Aid groups and US diplomats used a four-day break in fighting in the capital to cross front lines for the first time Friday.
The uneasy truce in the capital held no sway in Buchanan, Liberia's second-largest city, where residents reported fighting that prompted 8,000 civilians to take refuge in a Roman Catholic convent. In the north, rebels claimed to have retaken the town of Gbarnga, former stronghold of President Charles Taylor.
PHOTO: AP
Rebels are driving home a 3-year-old war to oust Taylor, a former warlord blamed for 14 years of near-constant war in Liberia.
Under US and West African pressure, Taylor has pledged to resign tomorrow and leave Liberia. He named Vice President Moses Blah to complete his term.

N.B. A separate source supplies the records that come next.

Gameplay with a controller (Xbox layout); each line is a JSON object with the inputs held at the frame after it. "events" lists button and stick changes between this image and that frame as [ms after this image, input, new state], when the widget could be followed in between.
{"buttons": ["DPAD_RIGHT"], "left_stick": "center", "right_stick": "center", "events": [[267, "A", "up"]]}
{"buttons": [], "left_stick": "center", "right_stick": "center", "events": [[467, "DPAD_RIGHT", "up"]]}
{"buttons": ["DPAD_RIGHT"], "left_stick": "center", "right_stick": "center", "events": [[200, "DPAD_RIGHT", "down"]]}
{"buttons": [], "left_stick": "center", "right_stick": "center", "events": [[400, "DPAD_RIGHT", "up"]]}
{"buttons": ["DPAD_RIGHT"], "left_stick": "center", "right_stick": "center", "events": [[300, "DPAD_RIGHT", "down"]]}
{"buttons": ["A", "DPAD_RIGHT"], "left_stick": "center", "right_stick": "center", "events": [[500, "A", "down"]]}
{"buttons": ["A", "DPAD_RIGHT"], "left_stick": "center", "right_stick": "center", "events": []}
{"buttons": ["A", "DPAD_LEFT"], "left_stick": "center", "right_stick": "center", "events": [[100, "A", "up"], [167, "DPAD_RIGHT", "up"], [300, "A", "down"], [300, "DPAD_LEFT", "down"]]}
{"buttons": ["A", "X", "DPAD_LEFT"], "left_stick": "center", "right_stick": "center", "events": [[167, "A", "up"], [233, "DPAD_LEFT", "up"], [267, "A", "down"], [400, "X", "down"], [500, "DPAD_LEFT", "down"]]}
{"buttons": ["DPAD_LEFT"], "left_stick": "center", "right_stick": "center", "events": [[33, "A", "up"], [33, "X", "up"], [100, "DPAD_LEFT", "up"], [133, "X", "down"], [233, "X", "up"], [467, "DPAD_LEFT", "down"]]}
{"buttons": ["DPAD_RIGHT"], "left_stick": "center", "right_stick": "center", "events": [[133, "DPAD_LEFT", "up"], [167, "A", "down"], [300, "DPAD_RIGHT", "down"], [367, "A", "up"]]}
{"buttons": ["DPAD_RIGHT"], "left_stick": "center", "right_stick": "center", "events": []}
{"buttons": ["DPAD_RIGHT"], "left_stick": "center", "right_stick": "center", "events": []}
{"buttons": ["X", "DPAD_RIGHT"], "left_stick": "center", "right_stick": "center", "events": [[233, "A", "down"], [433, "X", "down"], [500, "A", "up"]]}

Although many ordinary people here express doubt that Taylor will ever willingly leave power -- or Liberia, diplomats spoke Friday of Taylor possibly departing as soon as tomorrow, escorted into exile in Nigeria by fellow West African heads of state.
Taylor's spokesman, Vaani Passawe, confirmed South African President Thabo Mbeki and Ghanaian President John Kufuor were among those expected to attend Taylor's resignation ceremony tomorrow. Liberian authorities refused comment on how soon after Taylor would leave.
A slowly building West African peace force and Taylor's pledge to step down has largely silenced mortars and rocket barrages in the capital, although chattering steel fusillades of AK-47 fire still burst the calm. Rebels raced around in pickup trucks on their side of the city, clutching assault rifles, rocket launchers and two prized anti-aircraft guns.
Despite the truce that has settled on Monrovia, authorities have been unable to breach the barriers between the capital's rebel-held port and the government-held central city. Rebel fighters and government troops hold opposite sides of bridges linking the two sides, blocking access to the port and its warehouses and shops stocked with food.
On the government side, women in the market offered only unripe peppers. Crowds showed what they were eating -- snails, leaves and flower bulbs -- considered inedible but nonetheless boiled for three hours until soft enough to gnaw.
"We're eating food that humans should not be eating," said 27-year-old Athanasius Carr, standing with dozens of others on a hill overlooking the New Bridge front line.
"People are dying!" cried a 15-year-old girl who gave her name only as Kema, staring down at the forbidden bridge.
Taylor's forces have blocked civilians from reaching the rebel side, where markets were piled high Friday with crisply fried chicken, bags of rice and piles of other grains.
"I didn't think it would be like this," said John Yealu, a 42-year-old civil engineer who reached rebel territory in Monrovia after swimming two front line rivers. Yealu said his three children were waiting for him at home.
Still wet from the trip and holding a change of clothes in a plastic bag, Yealu marveled at the bustling street lined with food stalls, saying: "People free all around. Food all around."